Instructions for the task: Reproduce the text of every row below line for line, with no changes.

Provided entries:
******************************
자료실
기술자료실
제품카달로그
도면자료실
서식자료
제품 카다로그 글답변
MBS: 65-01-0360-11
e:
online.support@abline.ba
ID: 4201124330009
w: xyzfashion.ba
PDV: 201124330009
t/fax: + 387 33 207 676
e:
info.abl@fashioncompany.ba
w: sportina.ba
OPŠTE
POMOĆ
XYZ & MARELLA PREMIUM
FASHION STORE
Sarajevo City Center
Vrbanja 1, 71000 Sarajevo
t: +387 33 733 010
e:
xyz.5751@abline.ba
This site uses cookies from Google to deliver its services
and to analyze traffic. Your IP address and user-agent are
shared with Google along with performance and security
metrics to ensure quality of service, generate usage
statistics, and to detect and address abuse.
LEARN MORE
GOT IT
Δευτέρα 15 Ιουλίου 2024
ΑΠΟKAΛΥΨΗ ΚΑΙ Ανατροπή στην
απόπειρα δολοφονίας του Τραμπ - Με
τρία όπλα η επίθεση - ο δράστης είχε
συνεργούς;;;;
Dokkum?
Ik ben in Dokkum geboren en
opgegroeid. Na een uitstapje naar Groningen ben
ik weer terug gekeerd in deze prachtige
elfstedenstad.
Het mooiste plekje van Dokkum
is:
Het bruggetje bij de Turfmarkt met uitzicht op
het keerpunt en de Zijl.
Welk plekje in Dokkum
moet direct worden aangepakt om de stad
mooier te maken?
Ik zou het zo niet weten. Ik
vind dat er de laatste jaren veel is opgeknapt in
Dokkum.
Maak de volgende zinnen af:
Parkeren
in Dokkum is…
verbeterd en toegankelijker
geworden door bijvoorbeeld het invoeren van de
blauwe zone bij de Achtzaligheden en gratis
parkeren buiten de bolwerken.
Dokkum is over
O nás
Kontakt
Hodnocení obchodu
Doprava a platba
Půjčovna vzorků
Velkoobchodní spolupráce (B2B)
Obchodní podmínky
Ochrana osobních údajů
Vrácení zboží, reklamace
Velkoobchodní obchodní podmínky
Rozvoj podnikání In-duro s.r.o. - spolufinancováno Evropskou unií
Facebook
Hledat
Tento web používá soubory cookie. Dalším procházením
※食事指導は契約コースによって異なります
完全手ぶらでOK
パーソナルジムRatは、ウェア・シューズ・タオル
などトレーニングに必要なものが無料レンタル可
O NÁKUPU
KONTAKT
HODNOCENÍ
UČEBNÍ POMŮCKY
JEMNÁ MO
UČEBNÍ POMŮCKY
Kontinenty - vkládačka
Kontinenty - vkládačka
******************************
Response for this exercise:
자료실
기술자료실
제품카달로그
도면자료실
서식자료
제품 카다로그 글답변
MBS: 65-01-0360-11
e:
online.support@abline.ba
ID: 4201124330009
w: xyzfashion.ba
PDV: 201124330009
t/fax: + 387 33 207 676
e:
info.abl@fashioncompany.ba
w: sportina.ba
OPŠTE
POMOĆ
XYZ & MARELLA PREMIUM
FASHION STORE
Sarajevo City Center
Vrbanja 1, 71000 Sarajevo
t: +387 33 733 010
e:
xyz.5751@abline.ba
This site uses cookies from Google to deliver its services
and to analyze traffic. Your IP address and user-agent are
shared with Google along with performance and security
metrics to ensure quality of service, generate usage
statistics, and to detect and address abuse.
LEARN MORE
GOT IT
Δευτέρα 15 Ιουλίου 2024
ΑΠΟKAΛΥΨΗ ΚΑΙ Ανατροπή στην
απόπειρα δολοφονίας του Τραμπ - Με
τρία όπλα η επίθεση - ο δράστης είχε
συνεργούς;;;;
Dokkum?
Ik ben in Dokkum geboren en
opgegroeid. Na een uitstapje naar Groningen ben
ik weer terug gekeerd in deze prachtige
elfstedenstad.
Het mooiste plekje van Dokkum
is:
Het bruggetje bij de Turfmarkt met uitzicht op
het keerpunt en de Zijl.
Welk plekje in Dokkum
moet direct worden aangepakt om de stad
mooier te maken?
Ik zou het zo niet weten. Ik
vind dat er de laatste jaren veel is opgeknapt in
Dokkum.
Maak de volgende zinnen af:
Parkeren
in Dokkum is…
verbeterd en toegankelijker
geworden door bijvoorbeeld het invoeren van de
blauwe zone bij de Achtzaligheden en gratis
parkeren buiten de bolwerken.
Dokkum is over
O nás
Kontakt
Hodnocení obchodu
Doprava a platba
Půjčovna vzorků
Velkoobchodní spolupráce (B2B)
Obchodní podmínky
Ochrana osobních údajů
Vrácení zboží, reklamace
Velkoobchodní obchodní podmínky
Rozvoj podnikání In-duro s.r.o. - spolufinancováno Evropskou unií
Facebook
Hledat
Tento web používá soubory cookie. Dalším procházením
※食事指導は契約コースによって異なります
完全手ぶらでOK
パーソナルジムRatは、ウェア・シューズ・タオル
などトレーニングに必要なものが無料レンタル可
O NÁKUPU
KONTAKT
HODNOCENÍ
UČEBNÍ POMŮCKY
JEMNÁ MO
UČEBNÍ POMŮCKY
Kontinenty - vkládačka
Kontinenty - vkládačka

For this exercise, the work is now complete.